The top cookie: Running better

Like many things in Oreo, background execution limits are not new, but a further refinement of work that has been ongoing in previous versions. In response to memory thrashing that can result when too many background processes contend for too little RAM, Oreo is now smarter about about how background apps can affect system resources and thus battery life, keeping background apps idle until they are really needed.

Background execution limits are complemented by background location limits, which check the frequency with which background apps can query the device's location to a few times per hour. And taking on what seems to be a perennial challenge for Android -- getting faster access to updates, Google's Project Treble introduces a modular architecture that should ease updates.

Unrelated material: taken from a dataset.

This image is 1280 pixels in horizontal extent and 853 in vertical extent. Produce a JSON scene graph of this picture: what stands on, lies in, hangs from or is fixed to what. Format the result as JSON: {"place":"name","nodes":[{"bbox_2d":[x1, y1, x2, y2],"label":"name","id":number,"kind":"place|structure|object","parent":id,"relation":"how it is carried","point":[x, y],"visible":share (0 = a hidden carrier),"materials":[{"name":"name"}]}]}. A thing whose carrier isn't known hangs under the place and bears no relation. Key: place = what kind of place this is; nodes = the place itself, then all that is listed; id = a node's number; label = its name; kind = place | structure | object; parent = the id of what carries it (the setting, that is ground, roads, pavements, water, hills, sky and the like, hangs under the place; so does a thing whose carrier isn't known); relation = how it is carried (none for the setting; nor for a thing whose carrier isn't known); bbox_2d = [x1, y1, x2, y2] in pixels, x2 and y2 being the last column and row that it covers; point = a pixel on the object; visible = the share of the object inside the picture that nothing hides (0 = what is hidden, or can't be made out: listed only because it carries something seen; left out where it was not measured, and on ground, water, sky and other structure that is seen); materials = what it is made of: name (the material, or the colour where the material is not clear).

The creamy filling: Looking better

Smartphones have been taking more cues from television, supporting higher resolutions and high dynamic range displays. Now, Oreo goes far beyond black and white with deep color, which enables apps to take advantage of more vibrant colors and smoother gradients as well as full color management. Google is also introducing adaptive icons that can morph to take on a round, square or rounded square appearance so that their appearance is consistent with a device's theme. And in another evolution, Oreo will highlight notifications with a larger font and the app name in ambient (screen off) displays.

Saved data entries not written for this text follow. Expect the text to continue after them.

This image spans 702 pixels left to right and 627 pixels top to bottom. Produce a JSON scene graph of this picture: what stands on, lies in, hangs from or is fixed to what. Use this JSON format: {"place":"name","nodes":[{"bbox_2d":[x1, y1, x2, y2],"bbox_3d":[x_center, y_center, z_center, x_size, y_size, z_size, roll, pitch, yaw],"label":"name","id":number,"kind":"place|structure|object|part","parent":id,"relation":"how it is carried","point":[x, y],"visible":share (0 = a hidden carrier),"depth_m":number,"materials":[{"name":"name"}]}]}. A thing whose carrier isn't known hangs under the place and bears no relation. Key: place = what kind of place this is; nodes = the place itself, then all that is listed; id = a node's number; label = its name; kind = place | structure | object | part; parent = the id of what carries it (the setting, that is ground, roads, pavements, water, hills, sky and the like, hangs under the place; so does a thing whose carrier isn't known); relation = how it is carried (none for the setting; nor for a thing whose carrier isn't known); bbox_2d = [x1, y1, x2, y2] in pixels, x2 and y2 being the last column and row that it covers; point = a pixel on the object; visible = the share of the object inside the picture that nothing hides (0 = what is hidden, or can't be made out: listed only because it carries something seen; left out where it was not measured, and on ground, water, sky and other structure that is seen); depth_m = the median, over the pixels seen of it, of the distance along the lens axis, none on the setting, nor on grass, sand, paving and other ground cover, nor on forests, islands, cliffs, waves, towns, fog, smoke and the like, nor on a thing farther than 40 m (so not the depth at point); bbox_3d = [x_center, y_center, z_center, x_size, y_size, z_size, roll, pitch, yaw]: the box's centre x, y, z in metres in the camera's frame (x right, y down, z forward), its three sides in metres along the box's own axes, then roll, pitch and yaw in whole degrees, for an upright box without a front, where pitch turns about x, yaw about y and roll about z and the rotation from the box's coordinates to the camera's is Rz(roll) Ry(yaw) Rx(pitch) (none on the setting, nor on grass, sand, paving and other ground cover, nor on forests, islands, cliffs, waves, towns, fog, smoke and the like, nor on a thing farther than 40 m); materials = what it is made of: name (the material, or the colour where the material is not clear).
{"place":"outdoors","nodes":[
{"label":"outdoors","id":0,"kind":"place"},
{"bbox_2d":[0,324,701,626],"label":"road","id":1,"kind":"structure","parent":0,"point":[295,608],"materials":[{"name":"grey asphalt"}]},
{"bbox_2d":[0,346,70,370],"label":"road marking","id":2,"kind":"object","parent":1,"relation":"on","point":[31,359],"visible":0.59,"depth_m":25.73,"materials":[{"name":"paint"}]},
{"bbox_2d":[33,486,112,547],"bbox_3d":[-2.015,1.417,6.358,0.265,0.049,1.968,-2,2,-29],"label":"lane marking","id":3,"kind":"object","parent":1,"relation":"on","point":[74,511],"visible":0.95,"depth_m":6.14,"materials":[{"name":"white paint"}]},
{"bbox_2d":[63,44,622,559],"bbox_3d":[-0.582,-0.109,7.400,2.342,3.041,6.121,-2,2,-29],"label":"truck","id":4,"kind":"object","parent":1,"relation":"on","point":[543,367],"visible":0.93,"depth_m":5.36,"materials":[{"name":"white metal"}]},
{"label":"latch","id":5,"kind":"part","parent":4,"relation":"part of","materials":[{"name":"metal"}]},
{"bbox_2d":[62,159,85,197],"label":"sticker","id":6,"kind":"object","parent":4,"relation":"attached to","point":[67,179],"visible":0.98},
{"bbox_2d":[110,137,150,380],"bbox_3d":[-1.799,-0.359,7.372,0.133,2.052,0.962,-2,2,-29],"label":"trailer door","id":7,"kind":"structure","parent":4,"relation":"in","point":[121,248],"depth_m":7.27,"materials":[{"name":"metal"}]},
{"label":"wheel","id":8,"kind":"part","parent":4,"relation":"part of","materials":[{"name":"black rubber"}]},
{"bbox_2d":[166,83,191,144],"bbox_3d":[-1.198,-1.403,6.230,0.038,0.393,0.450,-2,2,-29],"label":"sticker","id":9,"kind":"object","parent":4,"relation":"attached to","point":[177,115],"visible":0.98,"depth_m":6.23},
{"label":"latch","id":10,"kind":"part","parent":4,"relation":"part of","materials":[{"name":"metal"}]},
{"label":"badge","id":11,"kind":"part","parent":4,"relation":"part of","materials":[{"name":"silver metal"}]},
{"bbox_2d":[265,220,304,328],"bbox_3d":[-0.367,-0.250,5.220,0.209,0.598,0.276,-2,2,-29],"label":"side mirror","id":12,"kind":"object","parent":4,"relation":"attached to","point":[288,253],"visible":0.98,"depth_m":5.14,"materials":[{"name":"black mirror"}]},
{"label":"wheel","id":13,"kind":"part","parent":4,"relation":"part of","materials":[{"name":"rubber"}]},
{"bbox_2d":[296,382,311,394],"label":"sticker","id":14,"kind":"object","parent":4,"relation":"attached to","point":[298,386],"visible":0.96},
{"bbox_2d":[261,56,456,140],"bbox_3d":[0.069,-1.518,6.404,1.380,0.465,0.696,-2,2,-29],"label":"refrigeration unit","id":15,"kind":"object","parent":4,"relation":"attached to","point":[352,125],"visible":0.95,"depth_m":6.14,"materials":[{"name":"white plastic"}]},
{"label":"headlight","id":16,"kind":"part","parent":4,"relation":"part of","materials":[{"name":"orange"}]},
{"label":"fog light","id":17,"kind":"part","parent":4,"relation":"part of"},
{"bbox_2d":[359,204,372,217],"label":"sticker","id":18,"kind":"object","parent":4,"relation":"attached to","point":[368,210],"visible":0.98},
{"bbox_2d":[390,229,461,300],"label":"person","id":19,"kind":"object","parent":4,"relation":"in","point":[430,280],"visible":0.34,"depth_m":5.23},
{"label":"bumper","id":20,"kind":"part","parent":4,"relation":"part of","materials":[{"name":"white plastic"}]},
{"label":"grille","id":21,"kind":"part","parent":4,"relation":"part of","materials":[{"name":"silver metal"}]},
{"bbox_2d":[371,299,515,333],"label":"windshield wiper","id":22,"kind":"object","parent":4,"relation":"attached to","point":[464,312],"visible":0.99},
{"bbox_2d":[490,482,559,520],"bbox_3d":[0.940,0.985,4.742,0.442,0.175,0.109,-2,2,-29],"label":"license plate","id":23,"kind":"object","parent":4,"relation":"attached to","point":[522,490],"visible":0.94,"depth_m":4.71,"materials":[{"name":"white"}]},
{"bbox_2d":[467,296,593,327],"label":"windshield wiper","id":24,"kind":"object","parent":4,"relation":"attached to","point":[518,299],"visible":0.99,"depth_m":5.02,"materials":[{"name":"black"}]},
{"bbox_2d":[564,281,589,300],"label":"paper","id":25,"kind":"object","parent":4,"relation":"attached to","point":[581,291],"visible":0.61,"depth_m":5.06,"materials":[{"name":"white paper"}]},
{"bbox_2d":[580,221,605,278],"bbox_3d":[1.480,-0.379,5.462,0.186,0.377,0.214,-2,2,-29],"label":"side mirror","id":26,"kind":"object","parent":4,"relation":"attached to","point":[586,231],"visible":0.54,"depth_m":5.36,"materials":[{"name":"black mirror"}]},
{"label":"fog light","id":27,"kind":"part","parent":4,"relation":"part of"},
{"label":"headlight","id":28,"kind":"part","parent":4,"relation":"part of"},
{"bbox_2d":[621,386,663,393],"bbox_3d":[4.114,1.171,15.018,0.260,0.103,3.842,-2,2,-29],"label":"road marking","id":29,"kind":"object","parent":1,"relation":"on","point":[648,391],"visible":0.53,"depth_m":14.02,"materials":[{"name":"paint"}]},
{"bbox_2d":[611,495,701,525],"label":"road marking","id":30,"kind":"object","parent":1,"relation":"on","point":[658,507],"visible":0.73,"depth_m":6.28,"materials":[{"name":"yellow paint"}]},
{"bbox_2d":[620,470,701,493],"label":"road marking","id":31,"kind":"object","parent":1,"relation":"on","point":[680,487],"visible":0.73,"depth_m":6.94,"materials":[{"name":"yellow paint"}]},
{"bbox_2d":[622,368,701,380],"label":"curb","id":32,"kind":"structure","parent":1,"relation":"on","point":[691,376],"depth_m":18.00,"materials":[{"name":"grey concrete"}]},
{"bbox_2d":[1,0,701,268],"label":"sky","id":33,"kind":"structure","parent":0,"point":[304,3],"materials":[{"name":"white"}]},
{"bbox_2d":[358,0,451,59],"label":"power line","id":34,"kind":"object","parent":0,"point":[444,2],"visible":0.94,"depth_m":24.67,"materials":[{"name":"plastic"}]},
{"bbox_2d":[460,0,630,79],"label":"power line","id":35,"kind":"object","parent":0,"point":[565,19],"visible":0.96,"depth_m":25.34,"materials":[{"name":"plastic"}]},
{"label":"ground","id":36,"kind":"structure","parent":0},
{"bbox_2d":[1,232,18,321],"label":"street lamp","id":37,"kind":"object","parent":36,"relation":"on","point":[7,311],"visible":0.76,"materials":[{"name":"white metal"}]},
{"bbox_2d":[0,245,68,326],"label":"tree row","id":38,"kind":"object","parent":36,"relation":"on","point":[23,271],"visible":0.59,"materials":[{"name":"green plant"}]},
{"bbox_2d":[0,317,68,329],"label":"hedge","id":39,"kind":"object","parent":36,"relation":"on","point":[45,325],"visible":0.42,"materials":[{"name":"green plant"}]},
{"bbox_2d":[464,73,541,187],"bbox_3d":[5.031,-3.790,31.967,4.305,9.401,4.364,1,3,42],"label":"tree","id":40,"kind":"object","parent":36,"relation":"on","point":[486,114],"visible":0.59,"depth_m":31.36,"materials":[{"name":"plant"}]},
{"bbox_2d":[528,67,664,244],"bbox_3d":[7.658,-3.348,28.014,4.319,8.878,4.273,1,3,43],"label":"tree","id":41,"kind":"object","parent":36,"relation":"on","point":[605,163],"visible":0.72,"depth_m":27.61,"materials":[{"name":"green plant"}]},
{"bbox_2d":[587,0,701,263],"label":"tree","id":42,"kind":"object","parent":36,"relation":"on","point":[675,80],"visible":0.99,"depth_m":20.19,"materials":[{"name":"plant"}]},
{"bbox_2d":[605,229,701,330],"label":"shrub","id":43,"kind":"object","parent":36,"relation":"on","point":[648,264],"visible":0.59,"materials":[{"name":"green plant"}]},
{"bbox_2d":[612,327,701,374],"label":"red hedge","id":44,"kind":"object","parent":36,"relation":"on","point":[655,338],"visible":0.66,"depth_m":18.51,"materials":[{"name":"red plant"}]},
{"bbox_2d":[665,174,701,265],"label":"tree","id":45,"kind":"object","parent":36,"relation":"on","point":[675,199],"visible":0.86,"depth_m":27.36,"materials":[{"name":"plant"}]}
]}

The bottom cookie: Behaving better

Particularly when compared to its primary competitor iOS, Android has always been about creating a more PC-like experience. And two changes bring Oreo closer to that. The ability to install unknown apps on a case by case basis provides more granularity when using third-party app stores such as Amazon's. In addition, while Google has long supported indirect printing from Android apps via Cloud Print, support for Mopria printing standard should make printing from Android Oreo devices about as straightforward as printing from your PC.

Other Oreo improvements drive more to the smartphone experience, which has been overrun by notifications. The next version of Android will provide for notification categories that allow you to specify the kinds of updates you want from apps as well as the ability to snooze notifications.

Oreo may not create changes that are as dramatic as the ones superheroes make as they transform from their alter egos. But a combination of smaller features designed to improve the performance, aesthetics and behavior of the operating system should make Oreo worth biting into.